• **Extrait présenté**
——

Un nouveau degré est franchi dans la gravité du Mal avec le sacrilège. Toujours dans «À un dîner d’athées», la plus longue et décidément la plus riche de ces six nouvelles, un certain Reniant, prêtre défroqué, raconte que, pendant la Révolution, il arracha de la poitrine d’une sainte jeune femme la douzaine – le chiffre n’est pas anodin – d’hosties qu’elle y cachait et qu’elle apportait à un chouan mourant, et qu’il les fit «jeter immédiatement dans l’auge aux cochons» (p. 267). Le caustique M. de Mesnilgrand père, qui avait au moins le mérite de connaître la religion qu’il détestait, crut y voir une vengeance «[d]es porcs de l’Évangile, dans le corps desquels Jésus-Christ fit entrer des démons» (Idem). A-t-on atteint dans ces lignes les sommets du Mal ? On serait tenté de le croire, mais Mesnilgrand fils fait rapidement remarquer que l’action de l’ancien prêtre est en réalité une supercherie. Je ne peux m’empêcher ici de citer longuement les paroles que Barbey lui prête et qui, dans notre temps de sacrilèges et de blasphèmes répétés par la télévision, ce déversoir d’immondices, constituent une mise au point des plus brillantes : «M. Reniant n’a pas fait une chose si crâne pour que, toi, tu puisses tant l’admirer ! S’il avait cru que c’était Dieu, le Dieu vivant, le Dieu vengeur qu’il jetait aux porcs, au risque de la foudre sur le coup ou de l’enfer, sûrement, pour plus tard, il y aurait eu là du moins de la bravoure, du mépris de plus que la mort, puisque Dieu, s’il est, peut éterniser la torture. Il y aurait eu là une crânerie, folle, sans doute, mais enfin une crânerie à tenter un crâne aussi crâne que toi ! Mais la chose n’a pas cette beauté-là, mon cher. M. Reniant ne croyait pas que ces hosties fussent Dieu […] et vider la boîte aux hosties dans l’auge aux cochons, n’était pas plus héroïque de d’y vider une tabatière ou un cornet de pains à cacheter. […] Il n’y a donc, ici […] disons le mot… qu’une cochonnerie» (pp. 268-269).

——

• **Données fournies**
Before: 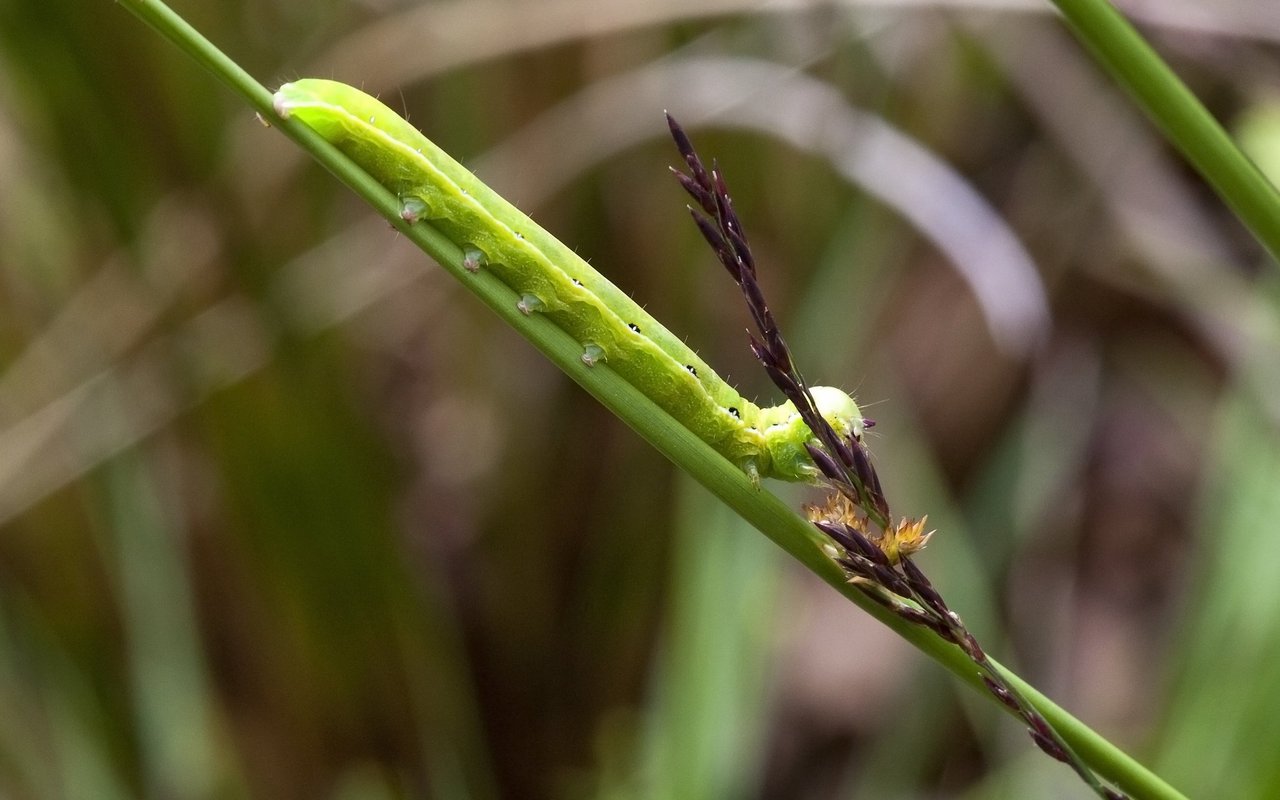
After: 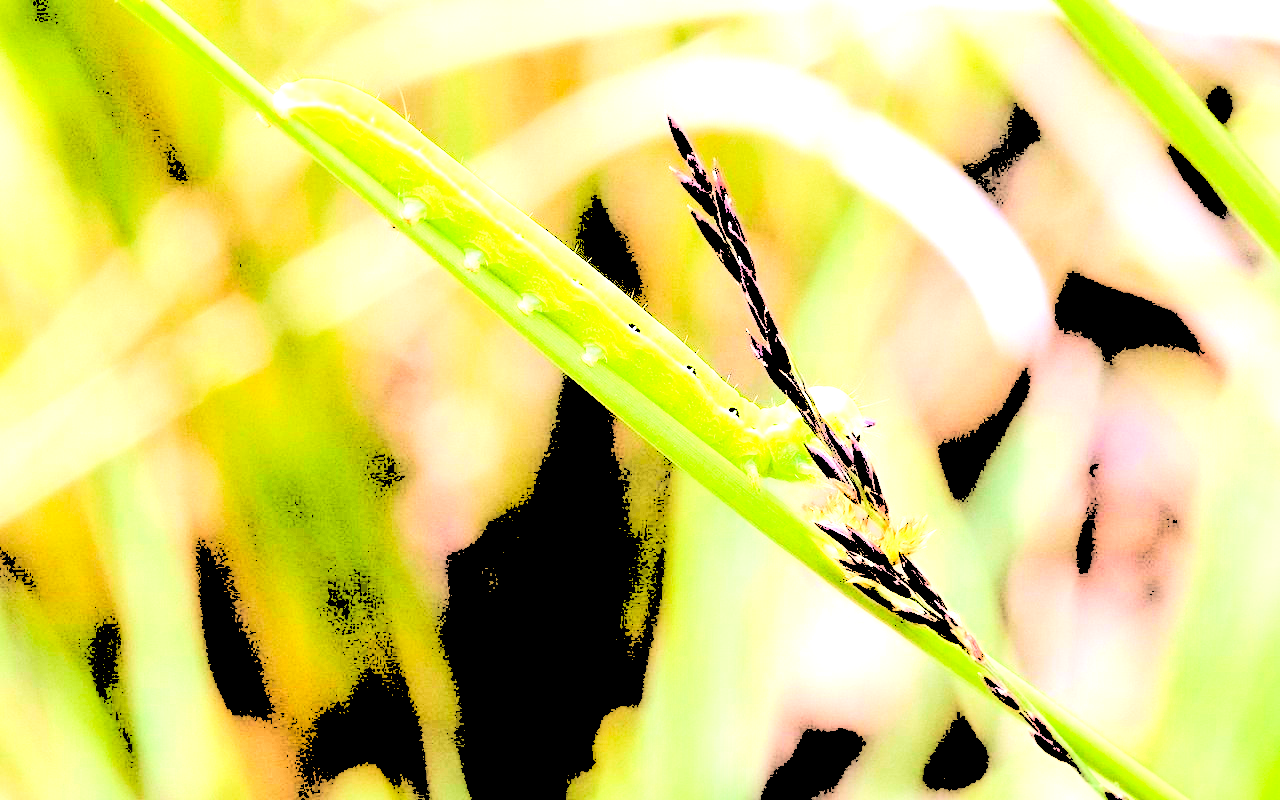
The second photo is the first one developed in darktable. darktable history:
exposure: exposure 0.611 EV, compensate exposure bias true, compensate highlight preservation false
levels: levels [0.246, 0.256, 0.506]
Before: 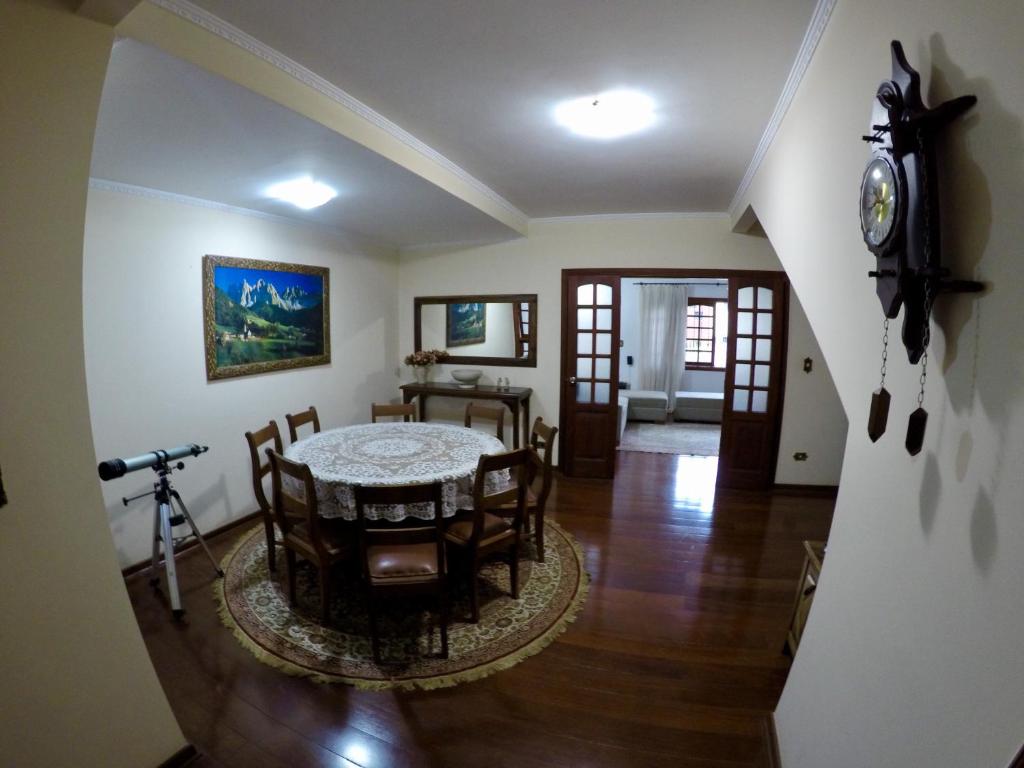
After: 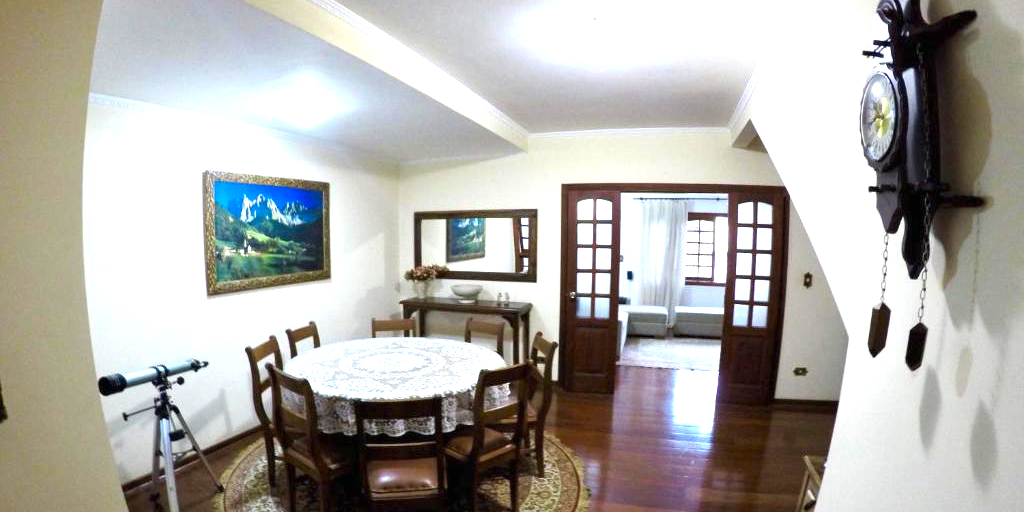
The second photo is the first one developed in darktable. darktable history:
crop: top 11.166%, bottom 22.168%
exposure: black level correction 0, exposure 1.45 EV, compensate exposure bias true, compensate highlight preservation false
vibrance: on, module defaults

——

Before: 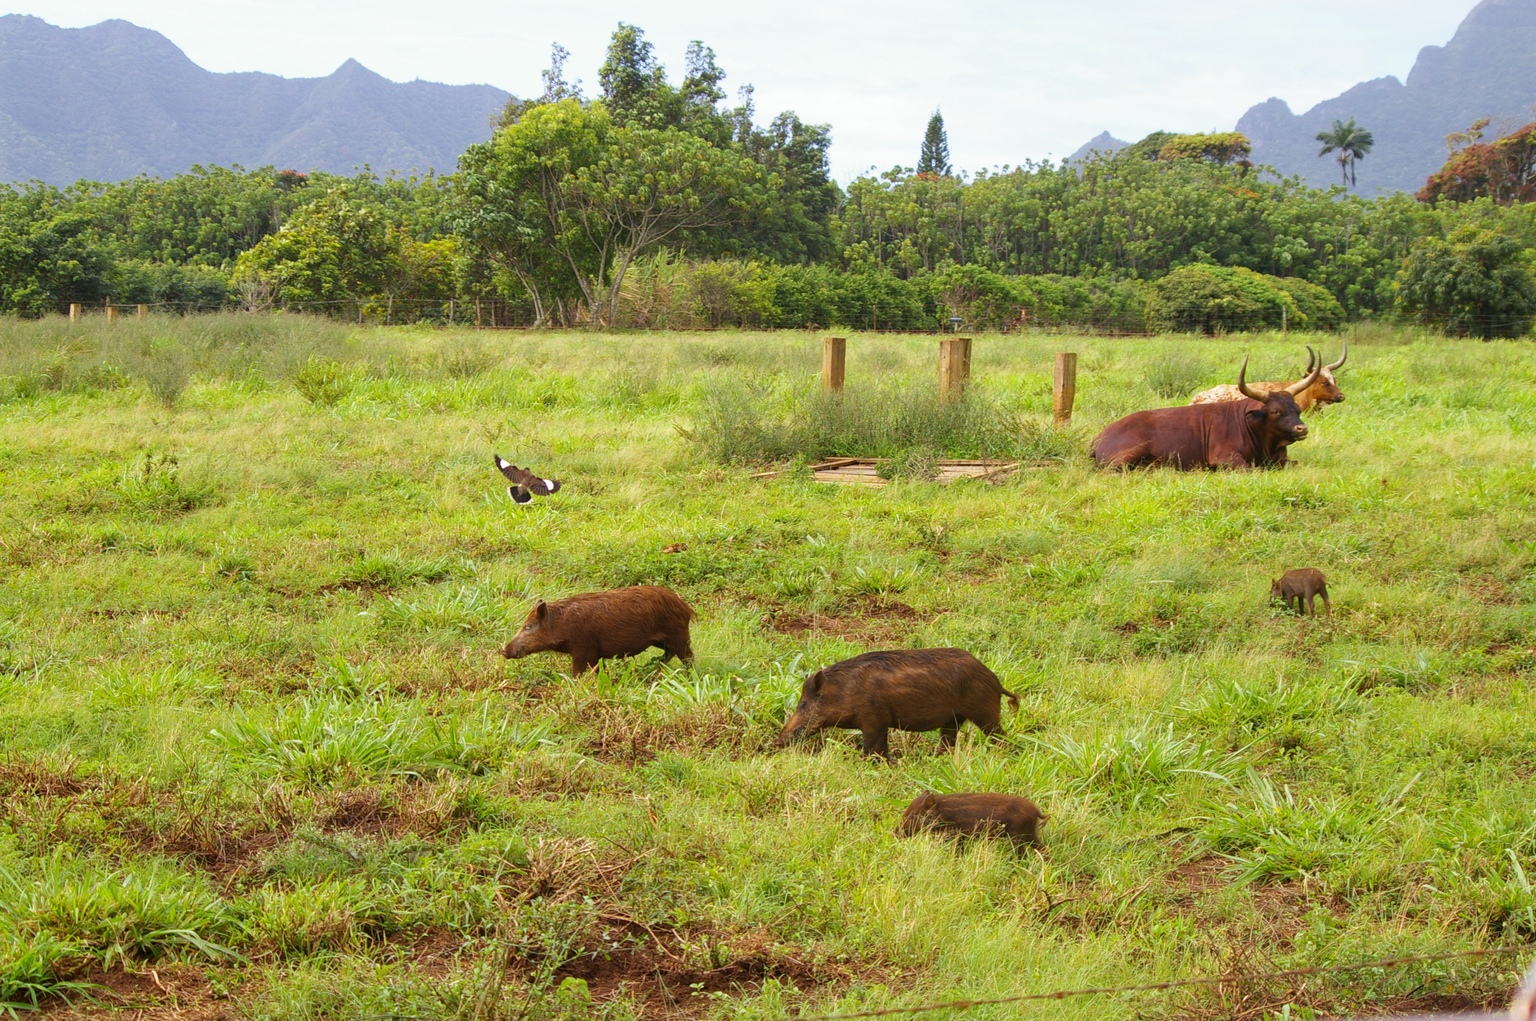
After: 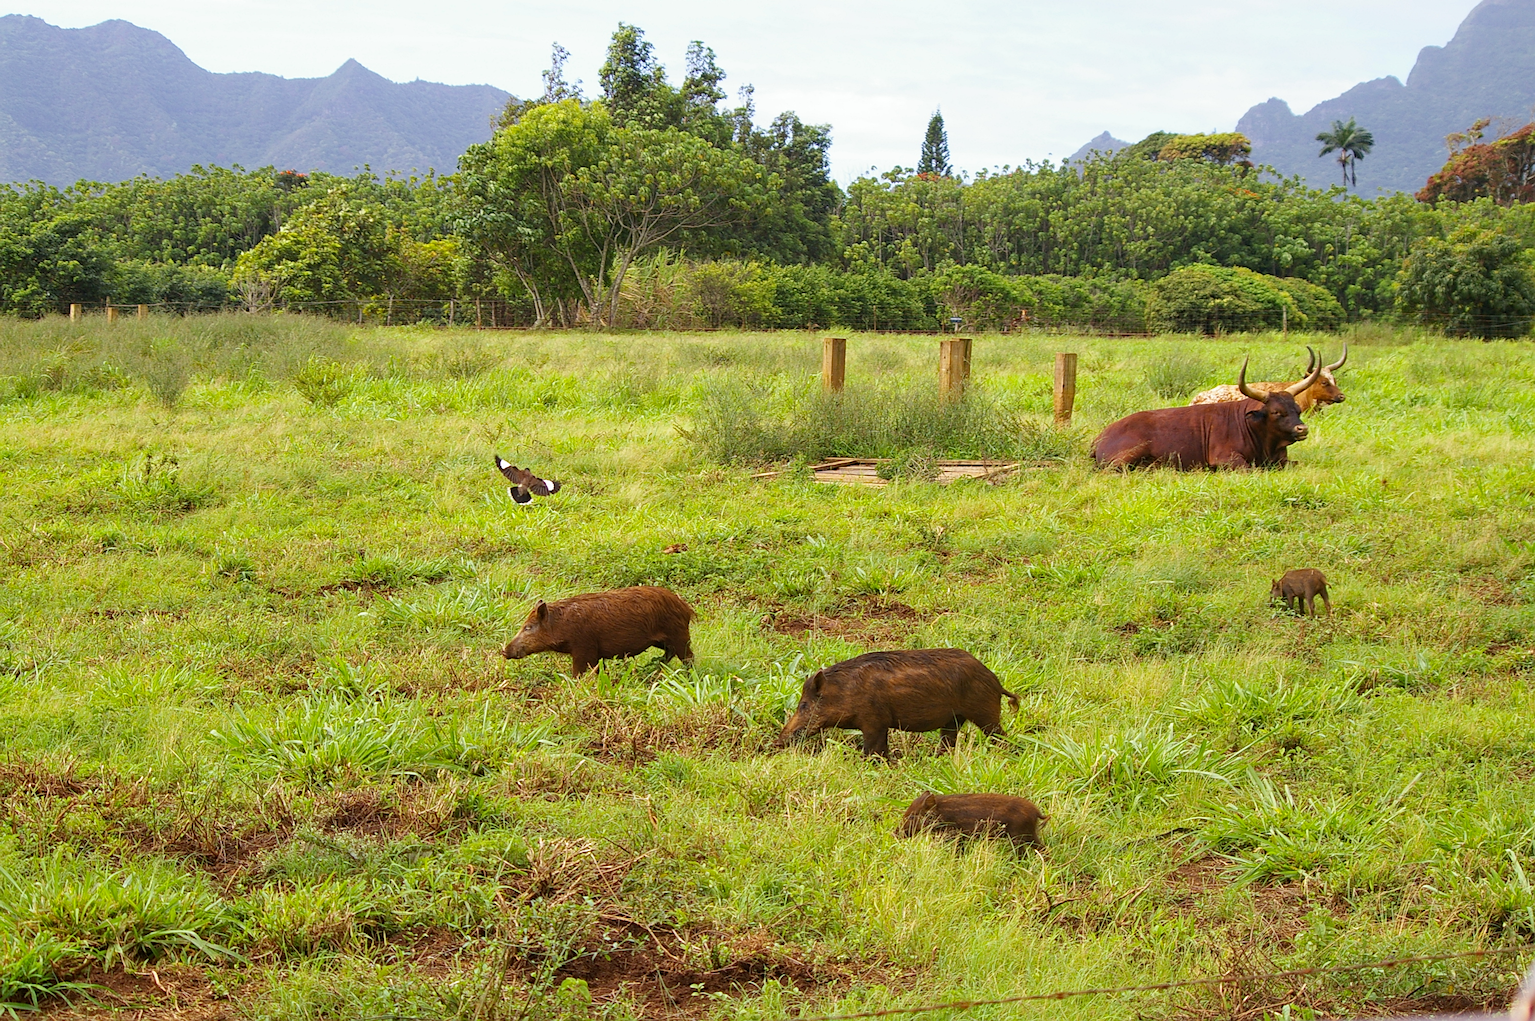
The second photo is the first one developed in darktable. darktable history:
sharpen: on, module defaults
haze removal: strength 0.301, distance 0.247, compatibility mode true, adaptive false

——

• **Consigne**
Répondez à ces questions d'après l'extrait :
1. Combien de nouvelles l'extrait mentionne-t-il ?
2. À qui la jeune femme apportait-elle les hosties ?
3. Par quel mot Mesnilgrand fils qualifie-t-il finalement l'acte de Reniant ?
Appuyez-vous uniquement sur l'extrait pour répondre.

• **Réponse rédigée**
1. Six nouvelles.
2. À un chouan mourant.
3. Une « cochonnerie ».